08 Temmuz 2009

Damadı Tanıyorum


Düğün mevsimi diye nitelendirilen yaz aylarından nefret ediyorum. Okul zamanları yazların bir anlamı vardı. Gerçekten kışlar soğuk ve yağışlı, yazlar sıcak ve kurak geçerdi ama bu kuraklık denize girerek, akşama kadar yatarak, hiçbirşey yapmamanın dayanılmaz hafifliği ile sürüp giderdi. Arada bir eşin dostun düğünü vesairesi olursa da "şimdi uzaklardayım mayom kum ile doldu" diyerek geçiştirilirdi.
Çalışmak zorunda olunan yaz ayları yaşanırken ise pek maalesef hiçbir yere kaçış şansı yok hatta hatırını kırmak istemeyeceğiniz insanlar birbirlerinden habersiz aynı gün evlenmeye karar vermişlerse bir güne iki nikah sıkıştırmak zorunda da kalabiliyorsunuz. Hele bir de mesafeler uzak ise bu durumu işkence olarak nitelendirmek mümkün.
Düğün dernekten sıfır yaşımdan beri nefret ederim. Artık can sıkıcı bir klişe haline gelmiş düğün saçmalıklarından bahsetmeyeceğim nitekim saçmalık olduklarında hepimiz hem fikiriz. Daha ilkokulda iken gidilen düğünlere iskambil kağıdı, kare bulmaca, rubik küpü, icat olduğundan itibaren tetris, bazı zamanlar walkman götüren bendenizin olaya bakışı yıllar geçtikçe iyice soğudu. Bugünlerde gittiğim düğünlerde beni eğlendiren tek şey ise gelin veya damadı gelin veya damat sıfatlarını kazanmadan önce yakından tanıyor olmam.

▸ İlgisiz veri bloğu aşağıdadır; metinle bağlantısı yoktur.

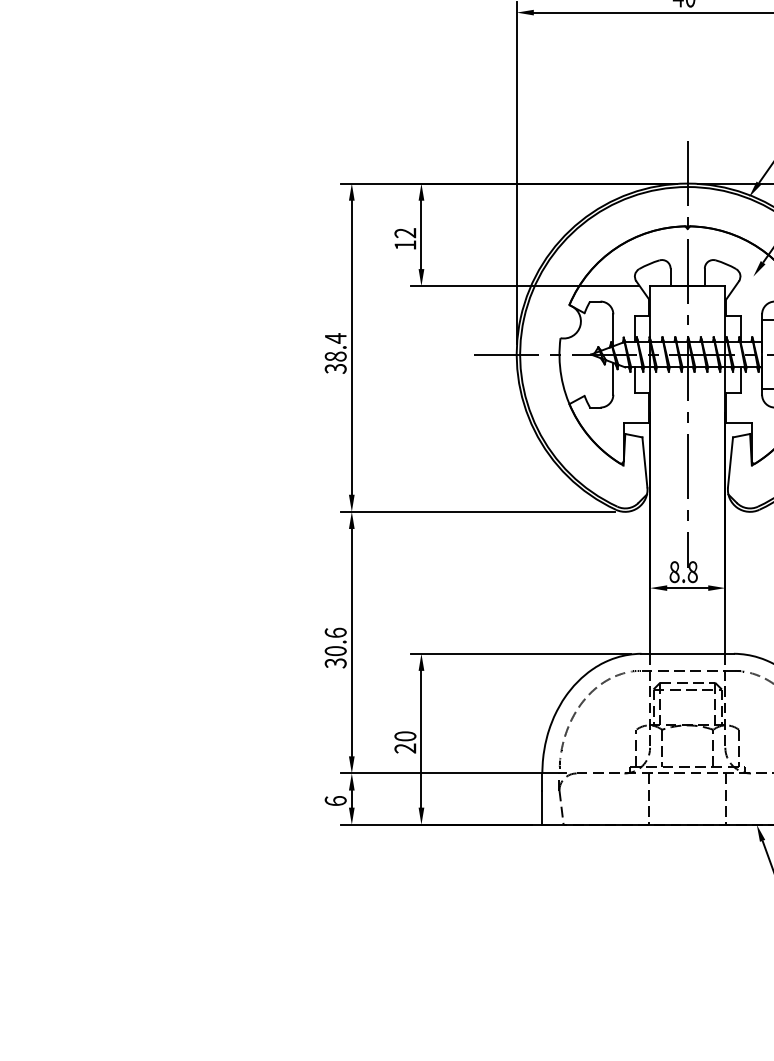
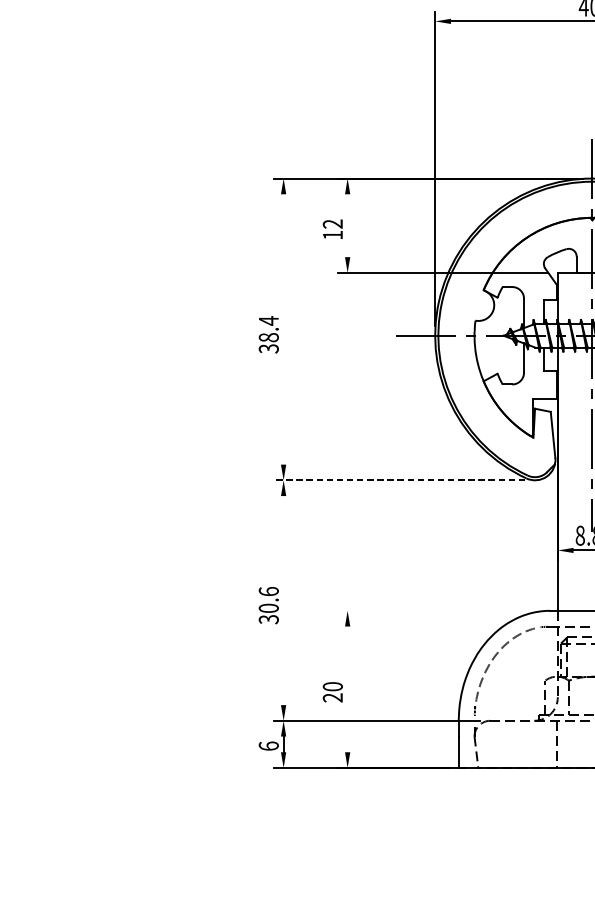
line: (421, 234) -> (347, 225), removed
line: (351, 347) -> (283, 329), removed
line: (477, 511) -> (399, 480), solid -> dashed
line: (351, 642) -> (283, 600), removed
line: (520, 653) -> (438, 610), removed
line: (421, 738) -> (347, 688), removed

Malum küçükken gidilen düğünlerde evlenen kişi amca, dayı bile olsa damat kişisine bir miktar mesafeli durmak zorunda kalınıyor. Halbuki damat küçükken altına işediğini bildiğiniz, bol miktarda parmak attığınız, ilk cinsel deneyiminde yediği (veya yiyemediği:)) haltları sizinle paylaşan biri olunca ve onu o kalabalık önünde mahçup bir eda ile sırıtmaya çalışırken gördüğünüz zaman beyninizde oluşan ironi, nikahı bir miktar keyifli hale getirebiliyor.
Amma ve lakin aynı şeylerin sizin için de geçerli olacağını bildiğiniz bekar bir erkekseniz çok da fazla eğlenmeyin ya da damadı tebrik ederken kulağına eğilip "Natalie çok üzülmüş" demeyin, dediyseniz de gelin duymasın, duyduysa da kaçın. En azından damat adamının "görüşeceğiz" demesiyle gözünüzde canlanan kendi nikahınıza kıyamet günü gözüyle bakmamış olursunuz.
Fotoğraf Barış Manço'nun düğün plağı kapağı. Herşeyiyle farklıydı işte, sevince böyle sevmek, yapınca böylesini yapmak lazım.